### Problem statement
Can you recast the lines below as a JSON list of strings, one string for each line, with blank lines skipped and the pictures left out?

──────────────────────────────

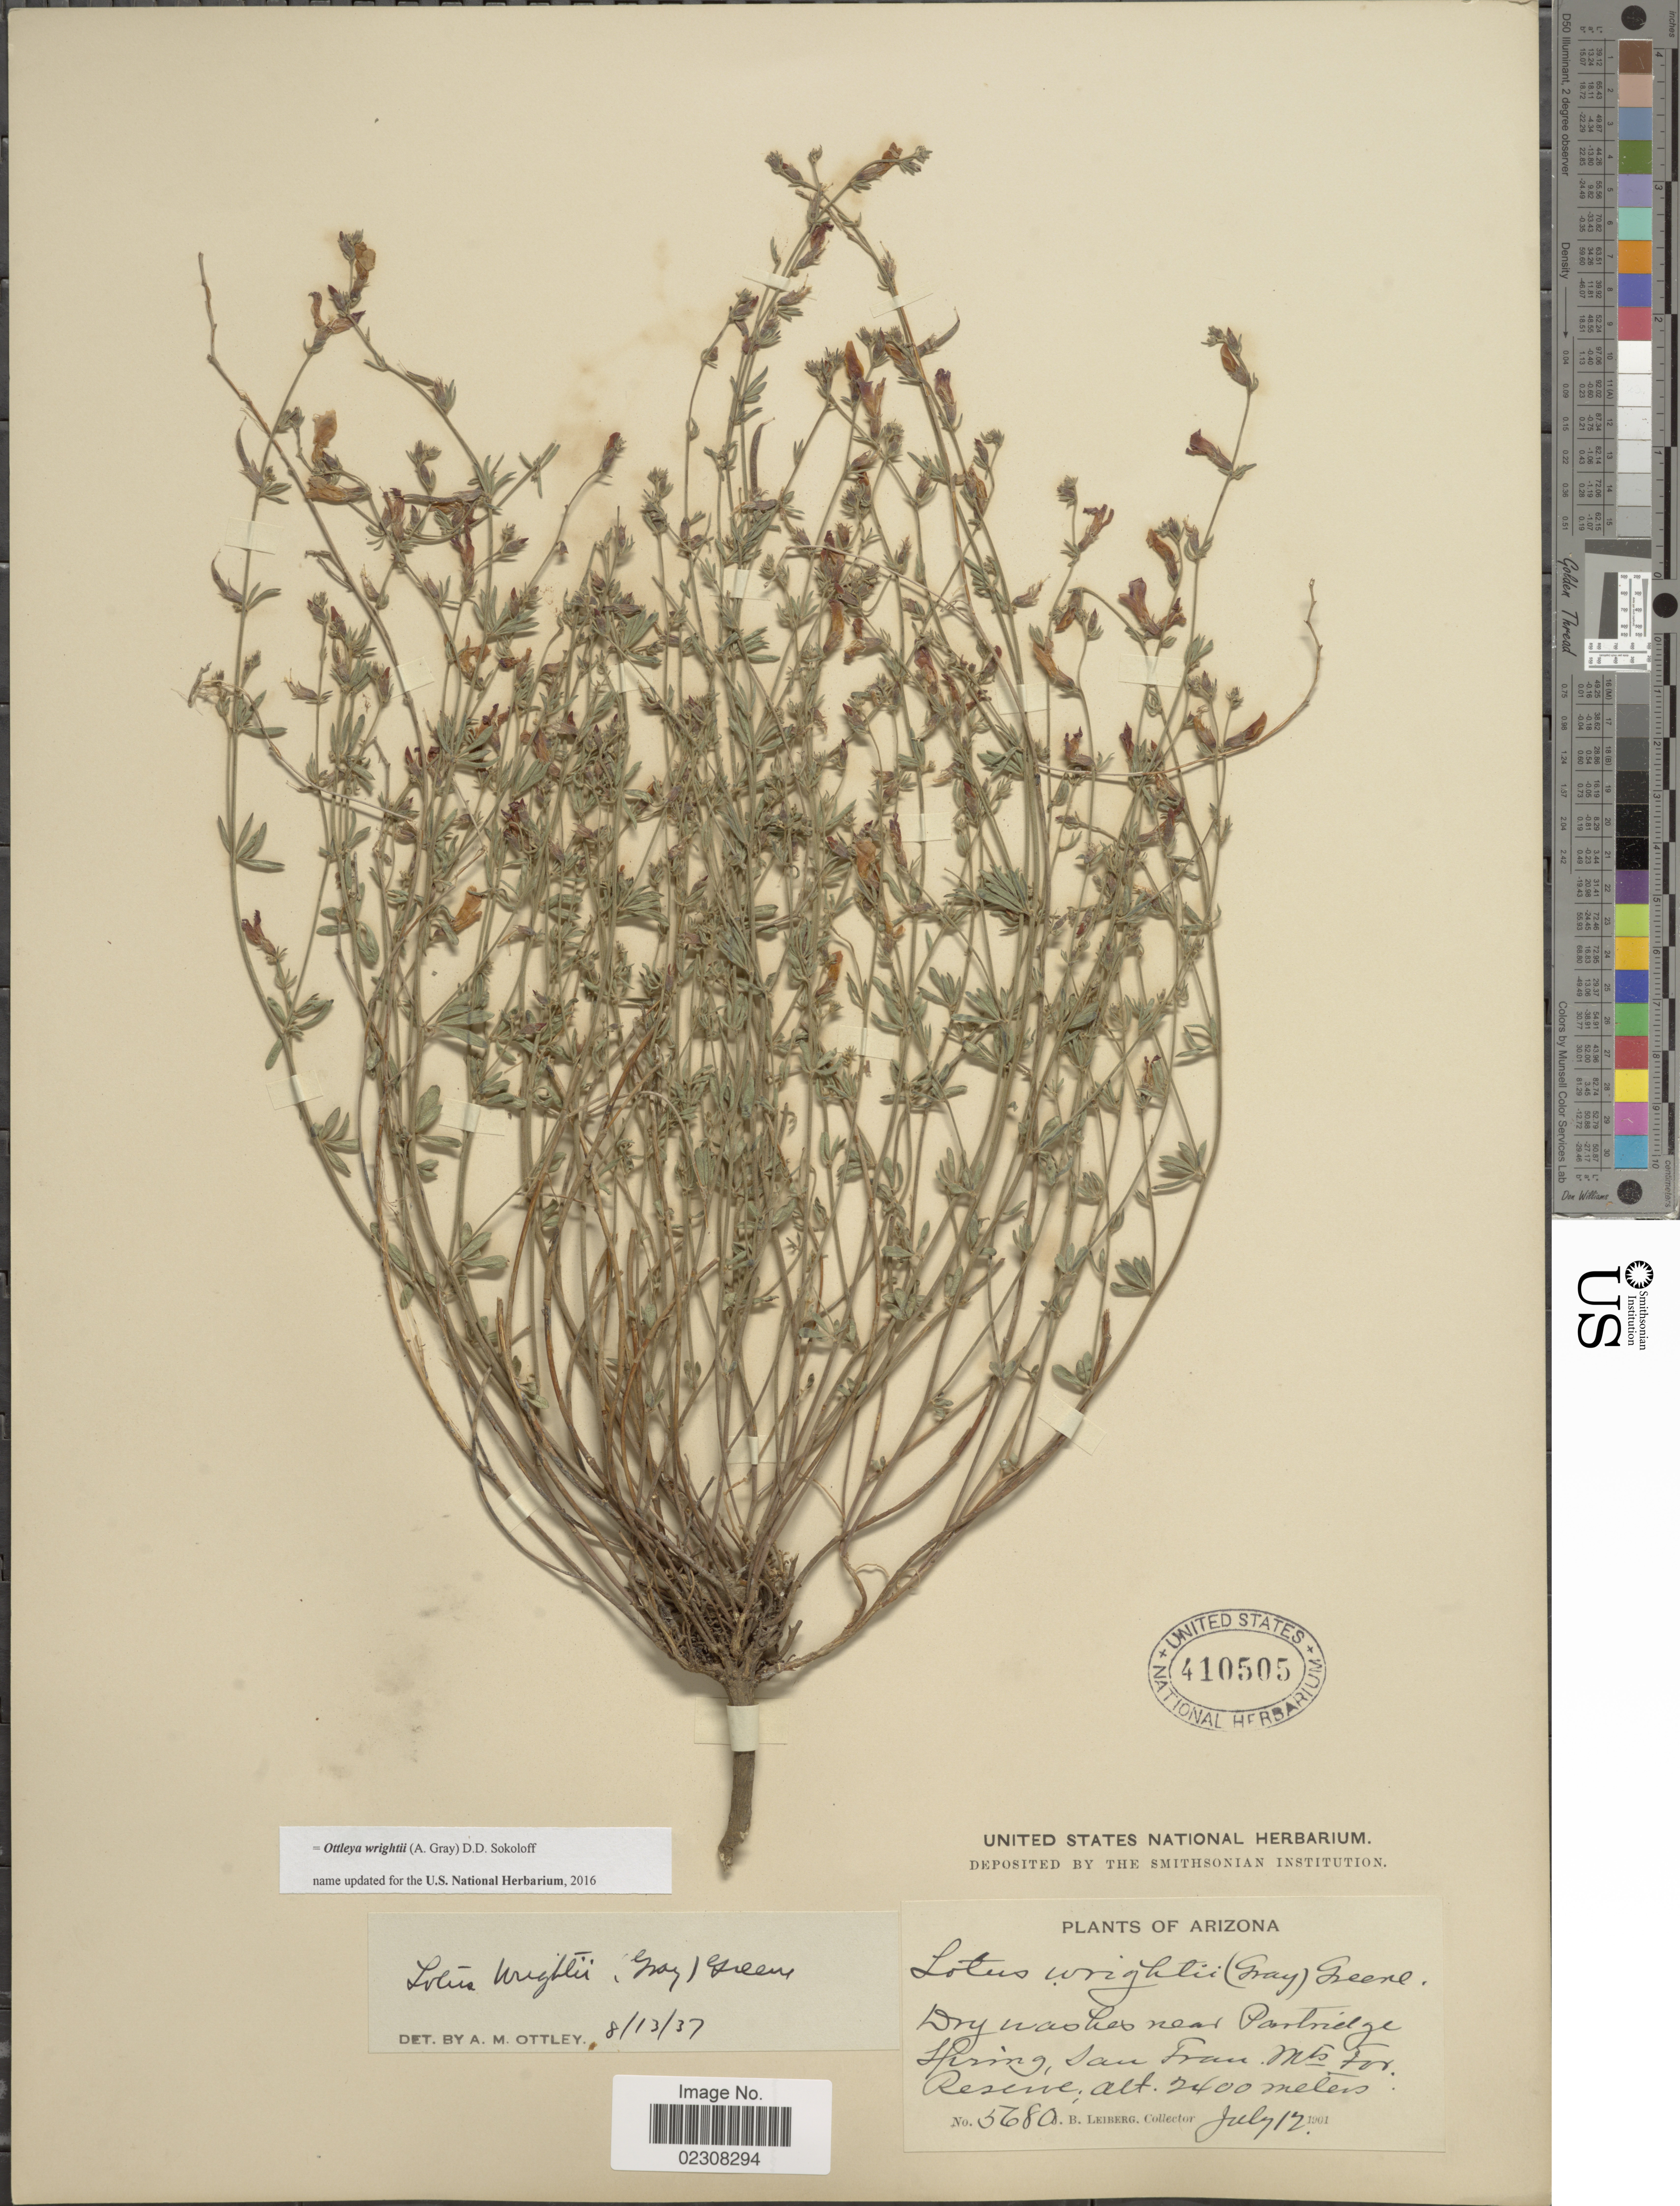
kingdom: Plantae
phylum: Tracheophyta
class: Magnoliopsida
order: Fabales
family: Fabaceae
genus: Ottleya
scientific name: Ottleya wrightii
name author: (A. Gray) D.D. Sokoloff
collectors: J. B. Leiberg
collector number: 5680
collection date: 1901-07-12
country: United States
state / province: Arizona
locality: Dry washes near Partridge Spring, San Fran. Mts. For. Reserve [San Francisco Mountains Forest Reserve]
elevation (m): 2400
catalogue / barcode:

──────────────────────────────

### Complete response
[
  "kingdom: Plantae",
  "phylum: Tracheophyta",
  "class: Magnoliopsida",
  "order: Fabales",
  "family: Fabaceae",
  "genus: Ottleya",
  "scientific name: Ottleya wrightii",
  "name author: (A. Gray) D.D. Sokoloff",
  "collectors: J. B. Leiberg",
  "collector number: 5680",
  "collection date: 1901-07-12",
  "country: United States",
  "state / province: Arizona",
  "locality: Dry washes near Partridge Spring, San Fran. Mts. For. Reserve [San Francisco Mountains Forest Reserve]",
  "elevation (m): 2400",
  "catalogue / barcode:"
]